For our purposes it is generally a good idea to make the chunklen the same or a multiple of the batchsize.

Good luck!

Borz · September 2, 2017, 7:30pm

I get an error when trying to train on carrays with resized chunk length. For some reason the computer’s not seeing the same number of inputs and labels, even though the low and hi-res arrays contain the same number of elements (19349, 72, 72, 3) and (19439, 288, 288, 3)

Going along with the code in neural-sr, I change arr_lr (& _hr) to arr_lr_c6 (specifying a chunklen of 6) via:

arr_lr_c6 = bcolz.carray(arr_lr, chunklen=6, rootdir=path+'trn_resized_72_c6.bc') arr_lr_c6.flush()

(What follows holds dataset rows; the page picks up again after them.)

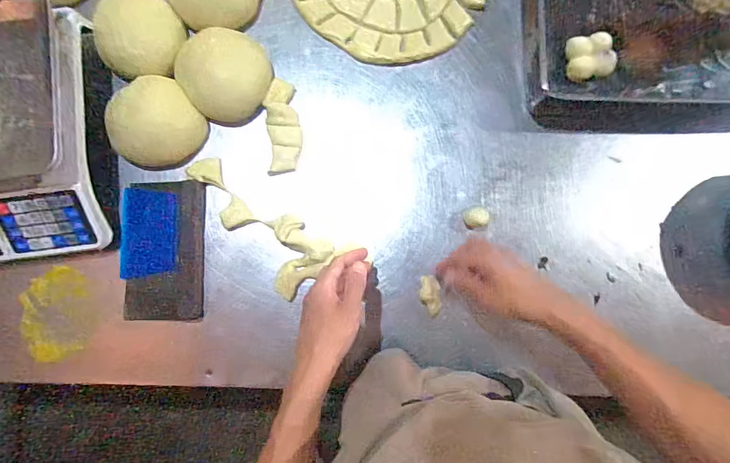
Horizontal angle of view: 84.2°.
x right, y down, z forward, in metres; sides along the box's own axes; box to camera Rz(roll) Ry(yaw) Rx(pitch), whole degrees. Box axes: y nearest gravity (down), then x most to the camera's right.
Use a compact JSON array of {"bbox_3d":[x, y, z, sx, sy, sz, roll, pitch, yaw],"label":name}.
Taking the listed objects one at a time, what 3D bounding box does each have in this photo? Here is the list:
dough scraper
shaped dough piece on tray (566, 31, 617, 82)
[{"bbox_3d":[-0.293,0.029,0.591,0.111,0.011,0.200,1,91,-12],"label":"dough scraper"},{"bbox_3d":[0.324,-0.252,0.585,0.063,0.036,0.063,0,84,1],"label":"shaped dough piece on tray"}]

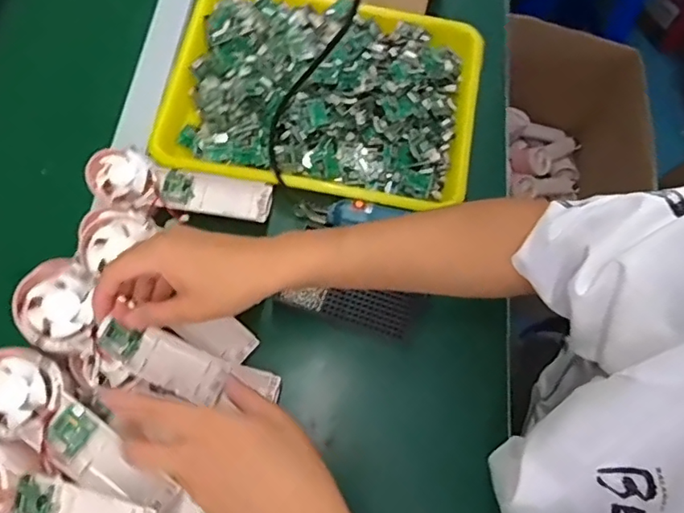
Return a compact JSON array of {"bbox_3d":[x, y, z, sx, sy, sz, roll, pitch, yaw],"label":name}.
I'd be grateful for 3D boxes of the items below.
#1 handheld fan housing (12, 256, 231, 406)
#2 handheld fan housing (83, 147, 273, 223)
[{"bbox_3d":[-0.178,0.068,0.437,0.174,0.023,0.065,32,69,-15],"label":"handheld fan housing"},{"bbox_3d":[-0.163,-0.069,0.534,0.177,0.039,0.056,5,69,-1],"label":"handheld fan housing"}]

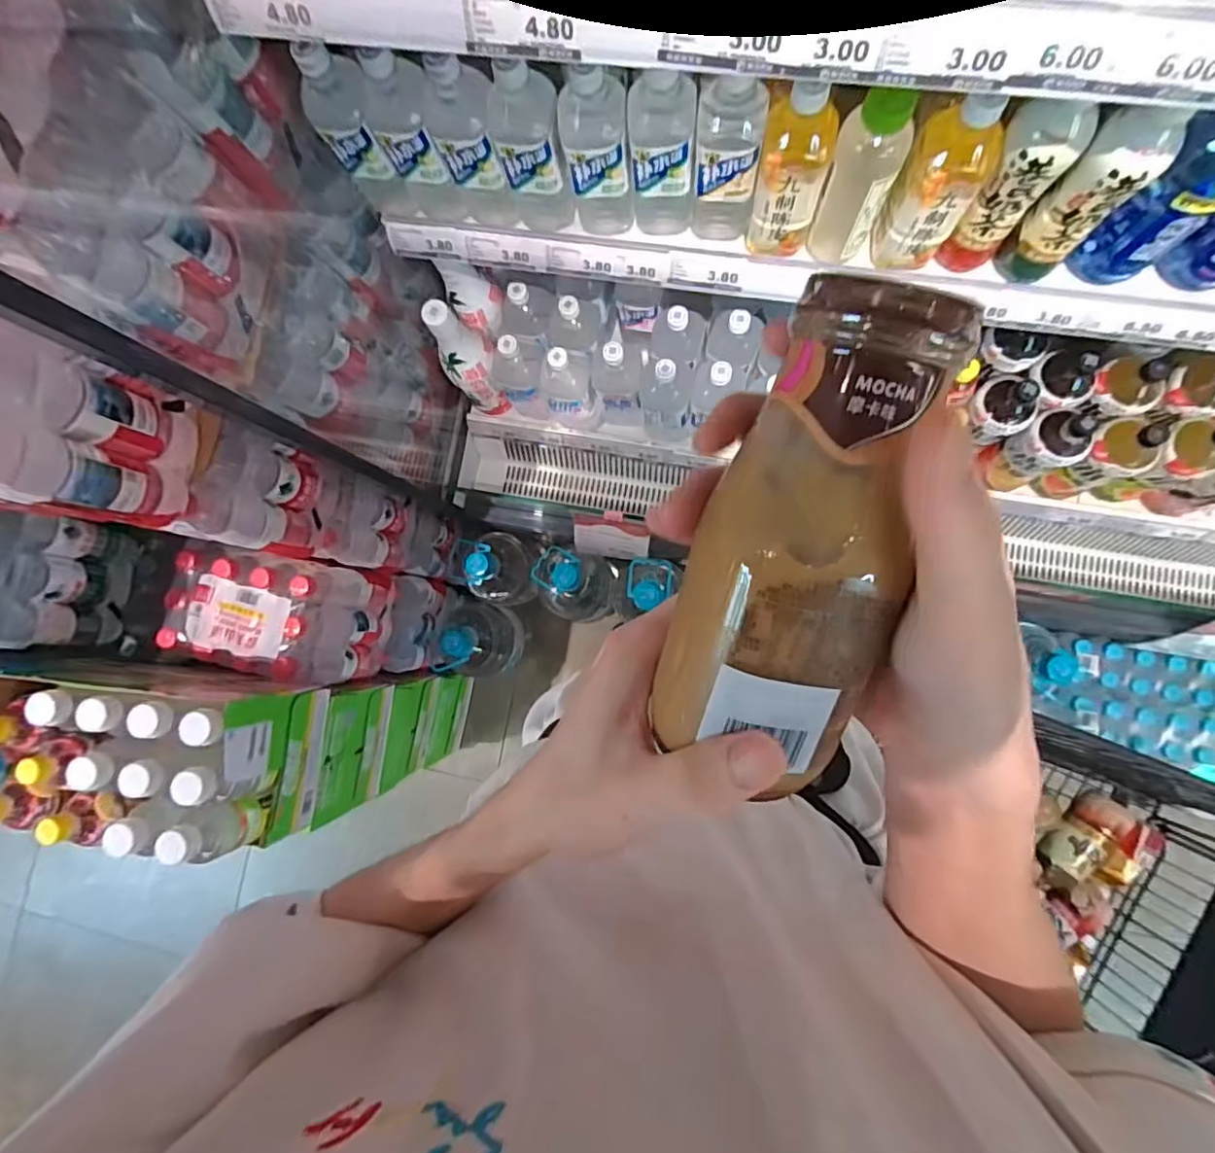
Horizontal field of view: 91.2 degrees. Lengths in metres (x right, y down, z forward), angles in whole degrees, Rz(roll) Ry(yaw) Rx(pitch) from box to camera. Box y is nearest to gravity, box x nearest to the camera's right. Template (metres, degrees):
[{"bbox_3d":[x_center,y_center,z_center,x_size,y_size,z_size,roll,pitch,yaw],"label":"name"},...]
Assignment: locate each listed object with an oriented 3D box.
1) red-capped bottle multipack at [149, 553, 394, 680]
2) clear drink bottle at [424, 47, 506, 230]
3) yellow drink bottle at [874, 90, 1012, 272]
[{"bbox_3d":[-0.514,0.056,0.964,0.232,0.230,0.177,13,87,7],"label":"red-capped bottle multipack"},{"bbox_3d":[-0.147,-0.458,0.635,0.076,0.188,0.055,17,88,8],"label":"clear drink bottle"},{"bbox_3d":[0.315,-0.371,0.574,0.075,0.171,0.061,31,90,8],"label":"yellow drink bottle"}]

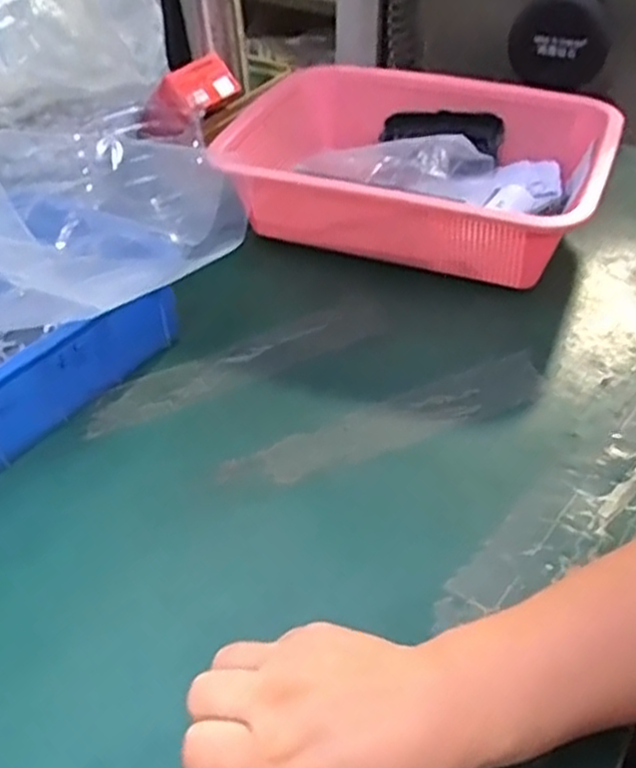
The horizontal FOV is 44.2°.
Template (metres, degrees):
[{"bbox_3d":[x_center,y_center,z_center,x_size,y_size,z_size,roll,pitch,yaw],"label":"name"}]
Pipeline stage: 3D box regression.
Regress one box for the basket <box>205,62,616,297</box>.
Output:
[{"bbox_3d":[0.084,-0.173,0.657,0.293,0.098,0.214,13,43,15],"label":"basket"}]

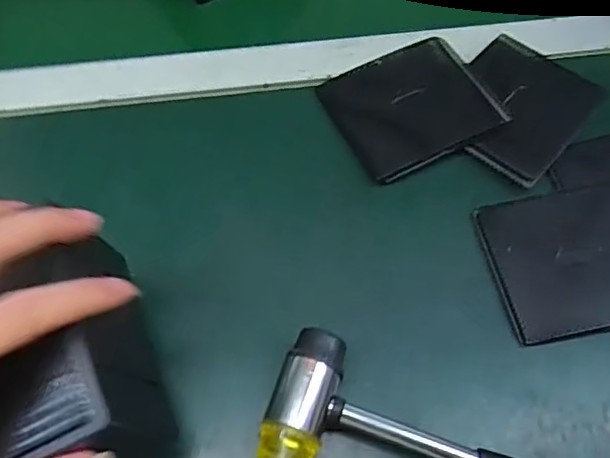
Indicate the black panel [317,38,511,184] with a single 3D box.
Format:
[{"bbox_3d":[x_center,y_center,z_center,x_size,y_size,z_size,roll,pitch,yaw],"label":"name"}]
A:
[{"bbox_3d":[0.079,-0.096,0.461,0.112,0.010,0.101,-25,67,-15],"label":"black panel"}]

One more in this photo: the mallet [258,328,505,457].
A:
[{"bbox_3d":[0.102,0.126,0.340,0.248,0.032,0.078,15,63,4],"label":"mallet"}]

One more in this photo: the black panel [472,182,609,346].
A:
[{"bbox_3d":[0.183,0.018,0.407,0.109,0.011,0.100,-8,64,-8],"label":"black panel"}]

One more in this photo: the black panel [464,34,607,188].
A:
[{"bbox_3d":[0.165,-0.096,0.463,0.094,0.006,0.121,36,67,14],"label":"black panel"}]

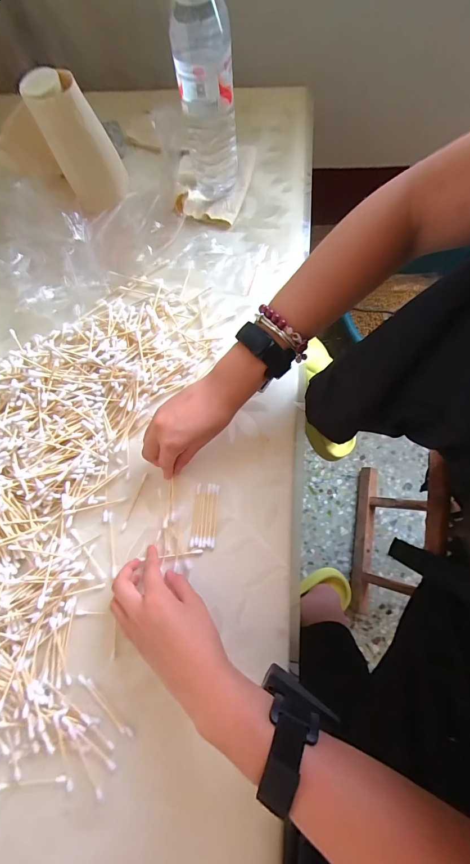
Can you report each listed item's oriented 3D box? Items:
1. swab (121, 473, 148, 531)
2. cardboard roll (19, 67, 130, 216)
[{"bbox_3d":[-0.116,0.080,0.372,0.005,0.004,0.068,18,77,5],"label":"swab"},{"bbox_3d":[-0.197,-0.370,0.415,0.080,0.125,0.046,-20,76,-3],"label":"cardboard roll"}]

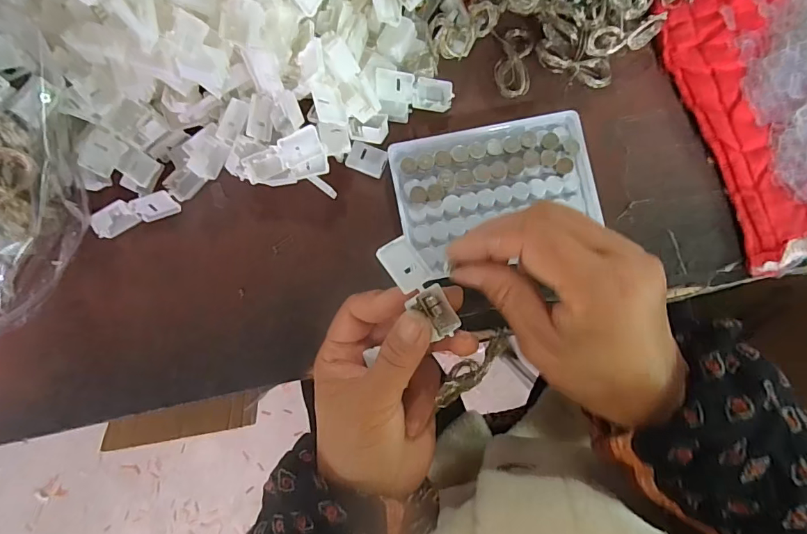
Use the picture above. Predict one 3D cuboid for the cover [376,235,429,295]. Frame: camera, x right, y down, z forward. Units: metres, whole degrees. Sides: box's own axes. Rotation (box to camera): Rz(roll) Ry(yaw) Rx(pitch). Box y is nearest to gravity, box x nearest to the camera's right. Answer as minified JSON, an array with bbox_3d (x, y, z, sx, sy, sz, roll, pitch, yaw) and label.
[{"bbox_3d":[0.001,-0.001,0.232,0.019,0.004,0.028,-35,85,-29],"label":"cover"}]

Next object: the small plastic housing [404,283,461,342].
[{"bbox_3d":[0.016,0.023,0.230,0.019,0.009,0.025,-28,90,-32],"label":"small plastic housing"}]

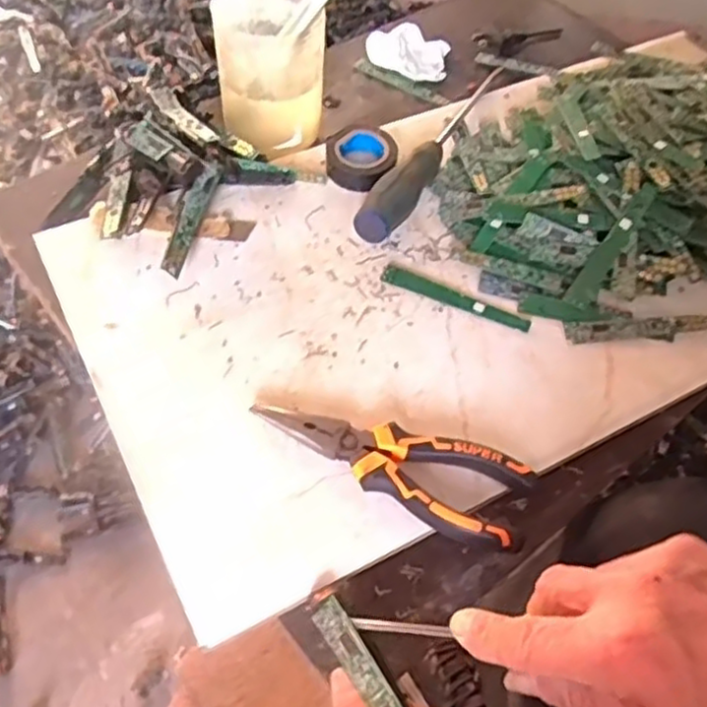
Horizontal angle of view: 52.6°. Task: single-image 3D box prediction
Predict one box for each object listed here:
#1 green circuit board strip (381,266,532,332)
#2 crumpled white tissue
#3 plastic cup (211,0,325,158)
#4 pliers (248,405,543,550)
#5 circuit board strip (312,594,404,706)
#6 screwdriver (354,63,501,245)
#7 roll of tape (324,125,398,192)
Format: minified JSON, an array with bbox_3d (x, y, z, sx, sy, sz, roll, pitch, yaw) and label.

and updating all mentions of arr_lr to arr_lr_c6. When I get to running train(..) I run:

%time train(6, 3240)

I get:

ValueError

–traceback–

ValueError: Input arrays should have the same number of samples as target arrays. Found 5 input samples and 6 target samples.

This is triggered in the traceback:
/home/wnixalo/miniconda3/envs/FAI3/lib/python3.6/site-packages/keras/engine/training.py in check_array_lengths(inputs, targets, weights) 191 'the same number of samples as target arrays. ' 192 'Found ' + str(list(set_x)[0]) + ' input samples ' --> 193 'and ' + str(list(set_y)[0]) + ' target samples.') 194 if list(set_x)[0] != list(set_w)[0]: 195 raise ValueError('Sample_weight arrays should have '

slight stream of conscious:

So, the number of elements of arr_lr_c6 and arr_hr_c6 are the same (19439), the chunklen is 6 for both… I’m wondering if it could be the number of iterations? J.Howard has it set to 18,000, but I don’t know what trn_resized_72_r.bc (with the _r suffix) really contains: it is larger than trn_resized_72.bc:

trn_resized_72.bc contains 19,439 images, but trn_resized_72_r.bc is at least 62277 * 16 = 996,432

Not knowing how 18,000 iterations fits into this, I tried 19439//6 = 3240 and got the error (thought being: 1 for each full multiple of batch size, + 1 more for remainder), so now I’m running with as train(6, 3239), and we’ll see how that runs…

Update:

Yes, it finally worked.

>>> %time train(6, 3239)

out:
CPU times: user 38min 23s, sys: 28min 45s, total: 1h 7min 8s Wall time: 1h 37min 6s

But… am I just throwing away the last 5 or 6 images in the array when I do this?